Met kruiden, gewoon uit eigen tuin, kun je in de keuken eindeloos variëren. Zes soorten die iets minder voor de hand liggen, maar prima smaken:
1. Anijs
Na het uitzaaien op een zonnige plek vormt zich een schermbloemige, kniehoge plant die puntige zaadjes geeft. Bekend van de beschuit met muisjes, maar ook heerlijk in een verkoelend zomerdrankje als anisette.
2. Bonenkruid
Qua smaak een mengeling van oregano, tijm en rozemarijn. Geschikt om heel wat gerechten op te fleuren. Het werkt ook nog eens tegen tal van kwaaltjes.
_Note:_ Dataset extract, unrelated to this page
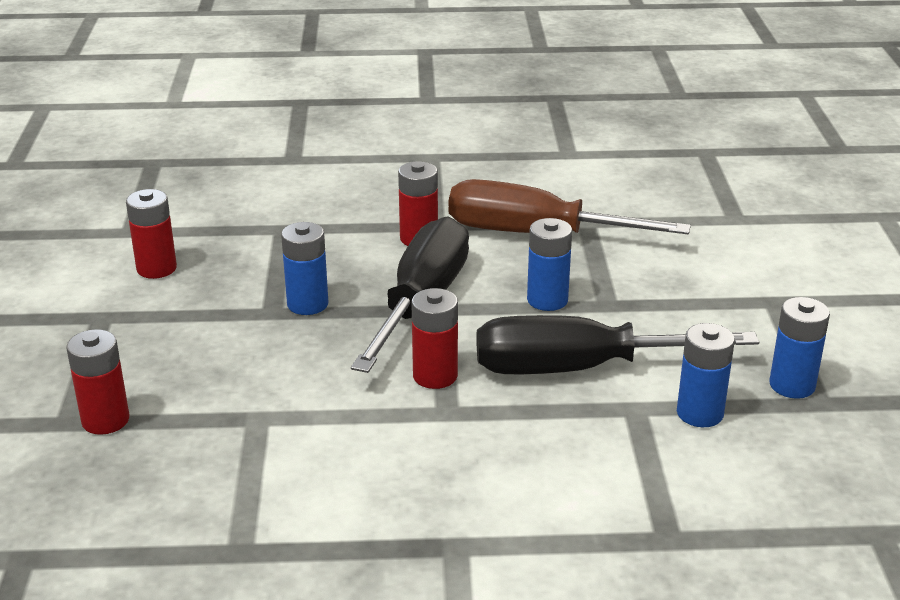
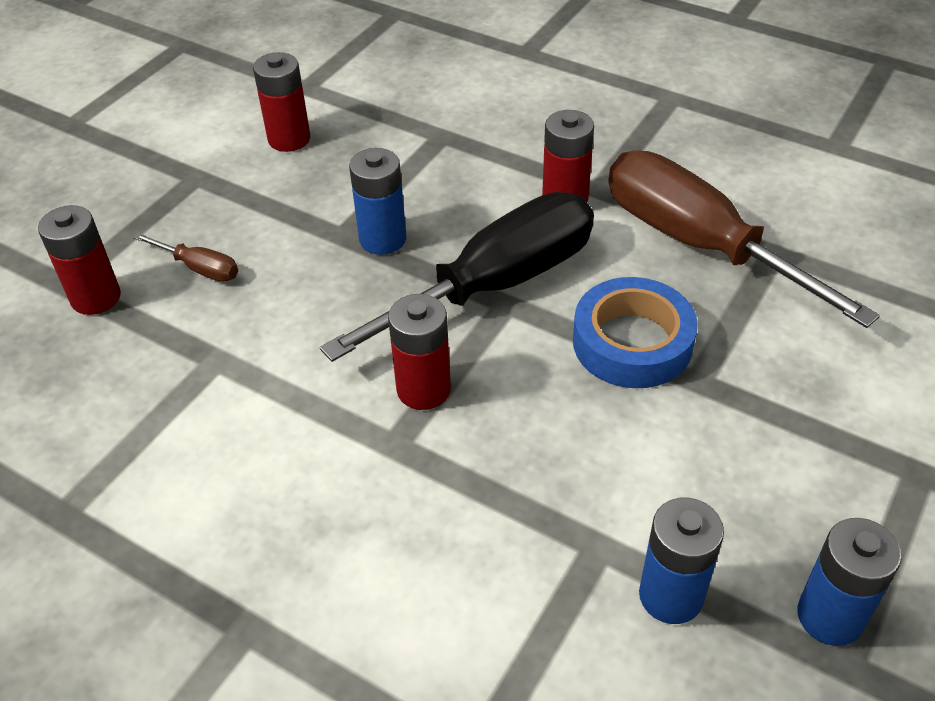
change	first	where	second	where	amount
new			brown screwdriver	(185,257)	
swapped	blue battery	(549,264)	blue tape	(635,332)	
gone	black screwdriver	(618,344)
Het kruid werkt krampverlichtend, ontsmettend, slijmoplossend en helpt tegen een opgeblazen gevoel.
3. Daslook
In het wild is daslook zeldzaam en beschermd, maar in september kun je bolletjes bestellen bij leveranciers van verwilderings- en stinsenplanten. Het eerste voorjaar is de opkomst bescheiden, de jaren erna neemt het kruid een vlucht. Lekker door een salade en een goede basis voor pesto.
4. Zuring
Zuring is een overblijvende kruidachtige plant; er bestaan twaalf wilde soorten. In de tuin kweken we Rumex patientia ofwel spinaziezuring. Zuring is heel gezond en rijk aan vitamine C. Heerlijk om te stoven en op te dienen met wat kwark en een zachtgekookt eitje.
5. Citroenverbena
Lekker om thee van te trekken maar ook prima om salades mee op te frissen. De blaadjes kun je drogen voor een wintervoorraad.
6. Oregano
Bekend van zijn intense peperige geur. Ze bloeien van juli tot september en trekken met hun bloemen heel wat bijen aan.